## What you are asked to do
Among the lines below, a stretch begins at the one with "pinky dip: (839, 546)" and ends at the one with "middle pip: (1089, 500)". Repeat that stretch exactly, ends included.

## Dataset entries
────────────────────

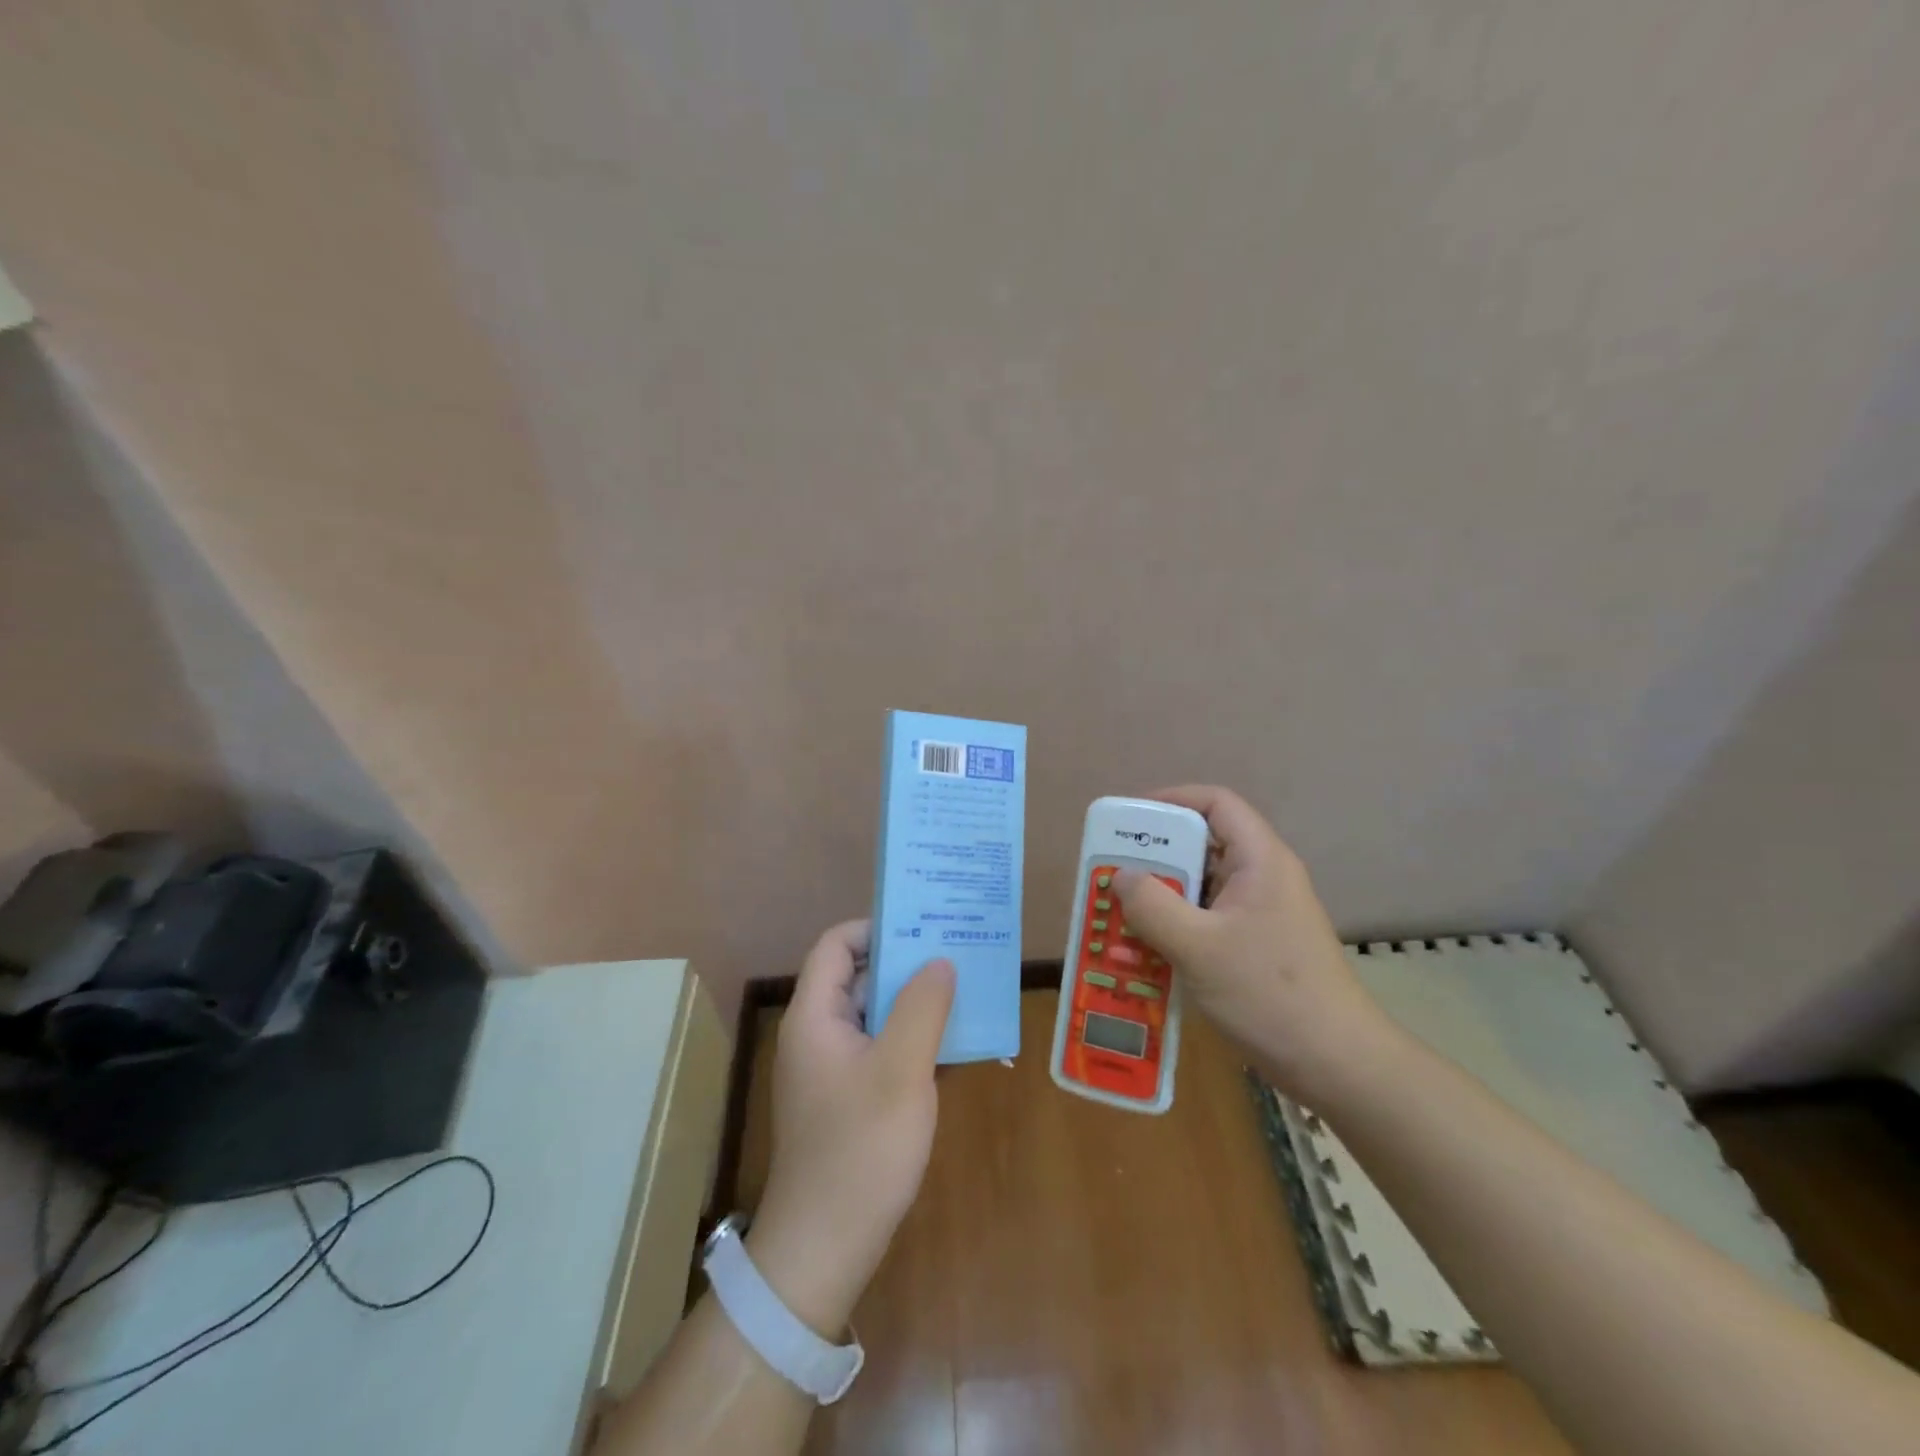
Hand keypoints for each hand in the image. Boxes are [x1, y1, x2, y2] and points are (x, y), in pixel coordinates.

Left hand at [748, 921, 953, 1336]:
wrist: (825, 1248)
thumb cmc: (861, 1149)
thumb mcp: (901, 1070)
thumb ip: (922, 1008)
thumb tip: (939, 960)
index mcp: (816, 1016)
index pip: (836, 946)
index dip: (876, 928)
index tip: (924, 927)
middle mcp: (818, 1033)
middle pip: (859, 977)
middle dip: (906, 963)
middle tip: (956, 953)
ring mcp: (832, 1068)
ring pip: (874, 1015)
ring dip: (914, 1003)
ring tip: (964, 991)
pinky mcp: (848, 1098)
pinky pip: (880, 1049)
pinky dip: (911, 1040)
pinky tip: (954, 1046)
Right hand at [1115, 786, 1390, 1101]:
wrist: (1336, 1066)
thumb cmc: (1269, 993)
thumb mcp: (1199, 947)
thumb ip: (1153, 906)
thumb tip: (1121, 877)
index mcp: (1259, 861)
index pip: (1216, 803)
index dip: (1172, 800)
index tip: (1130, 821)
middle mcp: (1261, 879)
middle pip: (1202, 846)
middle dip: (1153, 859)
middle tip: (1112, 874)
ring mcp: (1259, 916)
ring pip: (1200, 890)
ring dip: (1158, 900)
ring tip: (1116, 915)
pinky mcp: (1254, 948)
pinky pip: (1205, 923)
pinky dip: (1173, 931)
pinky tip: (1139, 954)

────────────────────

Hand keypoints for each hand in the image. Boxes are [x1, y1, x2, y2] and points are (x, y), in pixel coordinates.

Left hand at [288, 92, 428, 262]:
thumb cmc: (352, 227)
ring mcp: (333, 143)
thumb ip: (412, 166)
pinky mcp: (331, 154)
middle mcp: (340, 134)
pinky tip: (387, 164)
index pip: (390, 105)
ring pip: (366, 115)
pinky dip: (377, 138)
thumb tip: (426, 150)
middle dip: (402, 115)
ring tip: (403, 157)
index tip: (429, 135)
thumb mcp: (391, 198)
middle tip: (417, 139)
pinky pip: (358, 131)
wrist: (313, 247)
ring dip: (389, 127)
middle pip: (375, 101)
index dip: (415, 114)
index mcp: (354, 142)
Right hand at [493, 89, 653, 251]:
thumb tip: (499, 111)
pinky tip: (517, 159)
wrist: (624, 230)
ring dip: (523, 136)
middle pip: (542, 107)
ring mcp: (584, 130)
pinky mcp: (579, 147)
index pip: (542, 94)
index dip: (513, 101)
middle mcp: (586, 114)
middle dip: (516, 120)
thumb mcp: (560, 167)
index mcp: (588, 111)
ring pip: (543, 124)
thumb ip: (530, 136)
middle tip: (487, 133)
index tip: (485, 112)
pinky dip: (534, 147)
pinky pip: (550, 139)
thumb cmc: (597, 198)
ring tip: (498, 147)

────────────────────

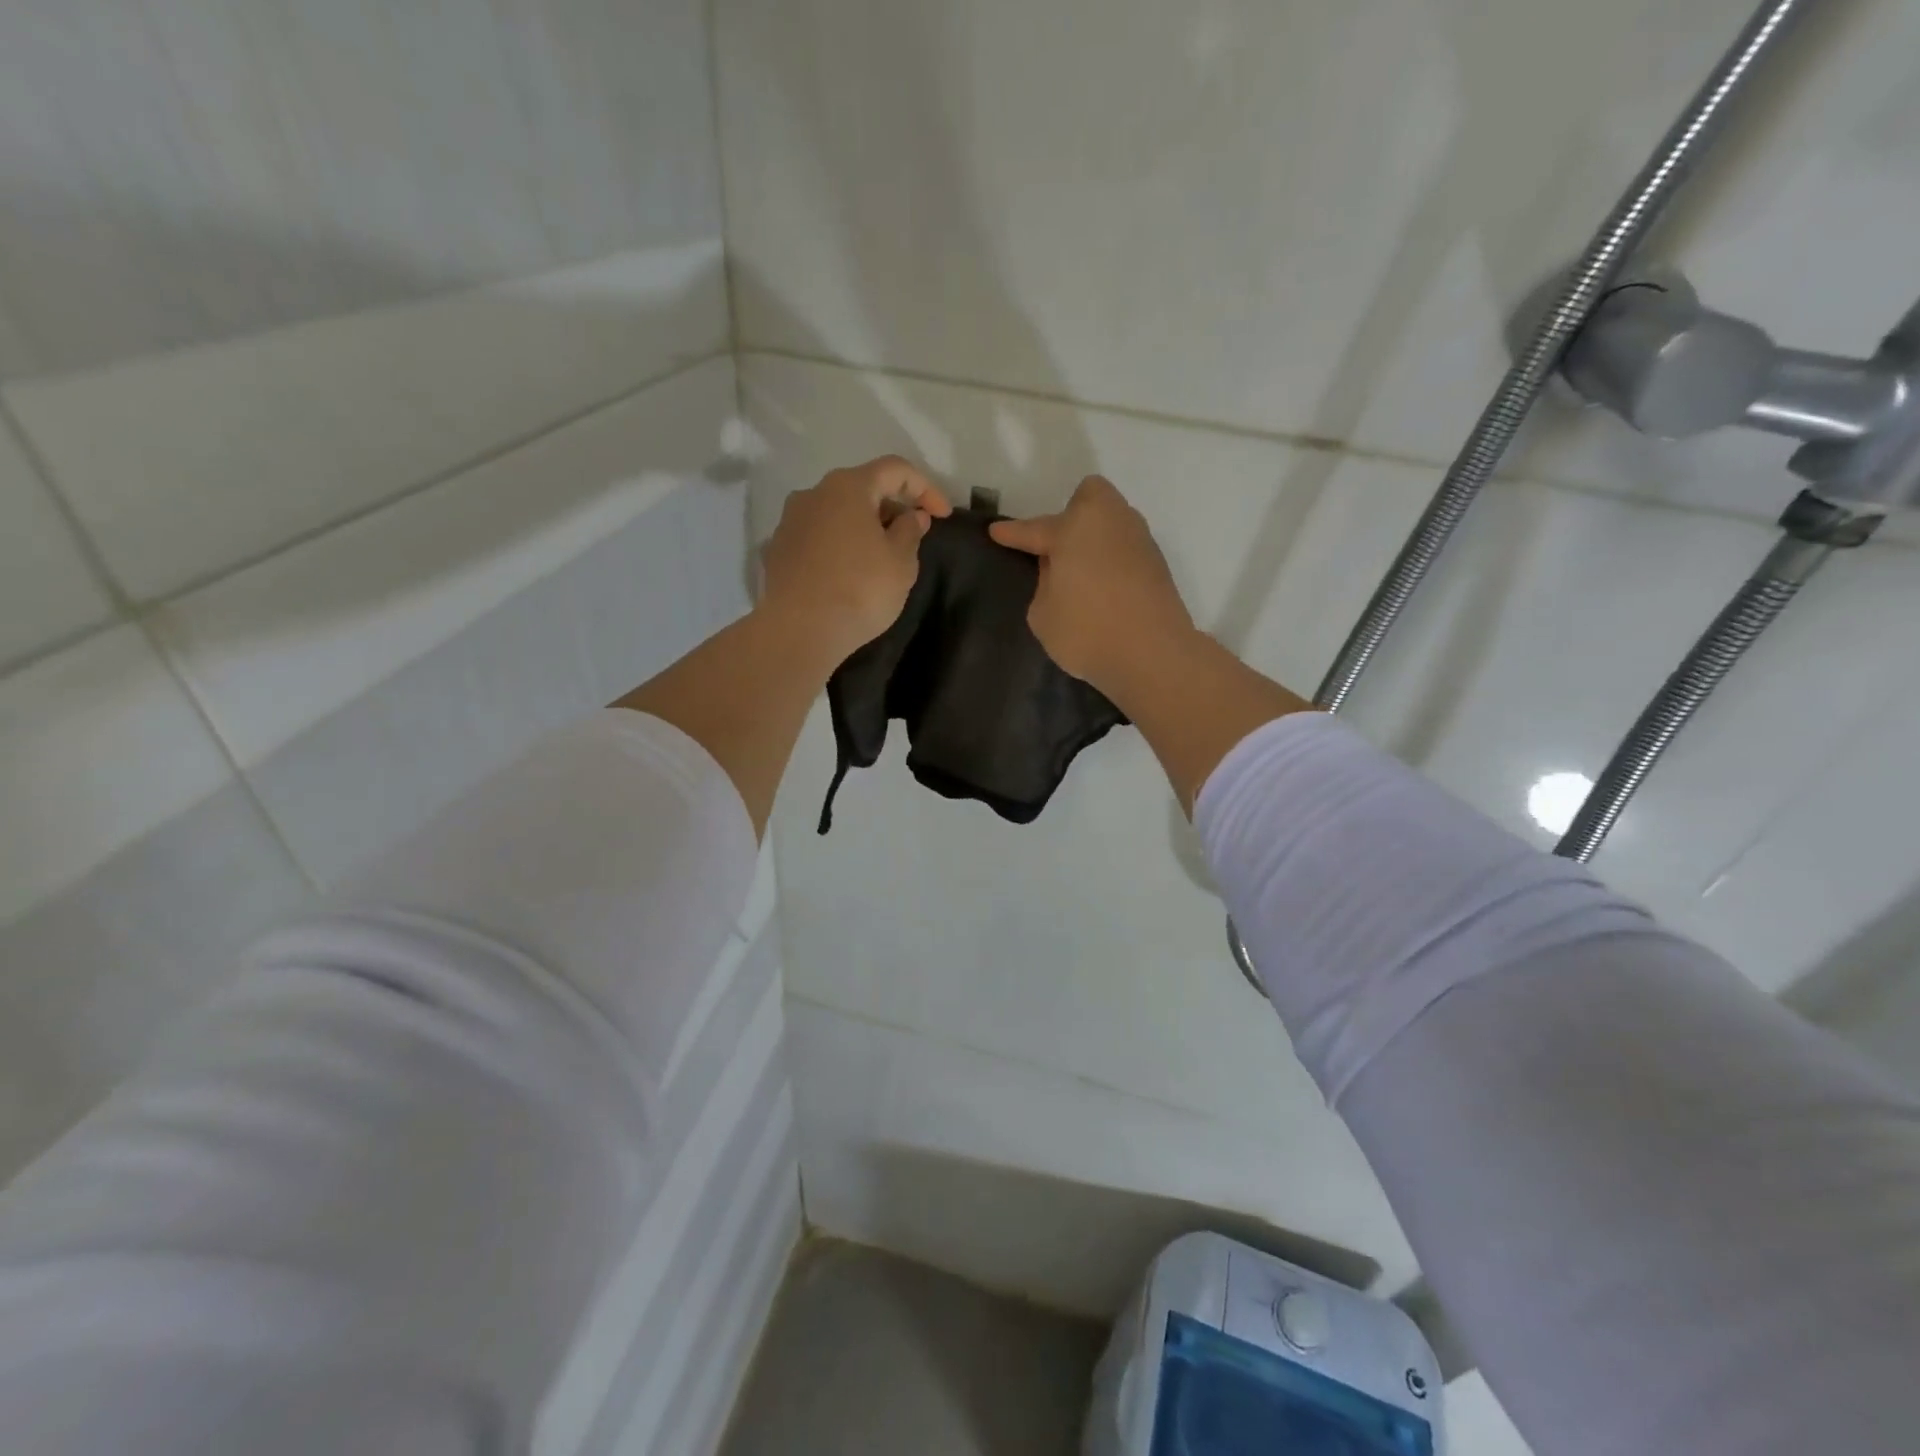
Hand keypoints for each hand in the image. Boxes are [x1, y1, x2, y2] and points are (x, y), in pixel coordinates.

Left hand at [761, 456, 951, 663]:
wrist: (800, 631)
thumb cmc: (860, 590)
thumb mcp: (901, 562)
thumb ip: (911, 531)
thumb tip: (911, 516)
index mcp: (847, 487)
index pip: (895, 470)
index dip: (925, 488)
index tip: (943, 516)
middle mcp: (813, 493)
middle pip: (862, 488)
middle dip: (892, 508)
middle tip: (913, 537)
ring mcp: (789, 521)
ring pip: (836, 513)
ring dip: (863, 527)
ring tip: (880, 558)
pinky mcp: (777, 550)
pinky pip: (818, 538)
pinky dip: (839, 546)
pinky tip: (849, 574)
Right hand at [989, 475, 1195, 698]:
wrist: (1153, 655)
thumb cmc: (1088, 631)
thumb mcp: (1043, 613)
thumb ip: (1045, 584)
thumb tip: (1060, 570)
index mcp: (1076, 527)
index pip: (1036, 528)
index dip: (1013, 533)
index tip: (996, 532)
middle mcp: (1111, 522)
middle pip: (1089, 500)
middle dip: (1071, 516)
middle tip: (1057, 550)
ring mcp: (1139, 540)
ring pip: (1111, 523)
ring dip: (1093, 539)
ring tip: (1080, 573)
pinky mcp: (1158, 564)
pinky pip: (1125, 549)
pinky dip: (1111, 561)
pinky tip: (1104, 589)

────────────────────

## Result of this exercise
pinky dip: (839, 546)
pinky tip: (849, 574)
Right hand at [989, 475, 1195, 698]:
wrist: (1153, 655)
thumb cmc: (1088, 631)
thumb mcp: (1043, 613)
thumb ip: (1045, 584)
thumb tip: (1060, 570)
index mcp: (1076, 527)
index pip: (1036, 528)
index dip: (1013, 533)
index tip: (996, 532)
middle mcp: (1111, 522)
middle pip: (1089, 500)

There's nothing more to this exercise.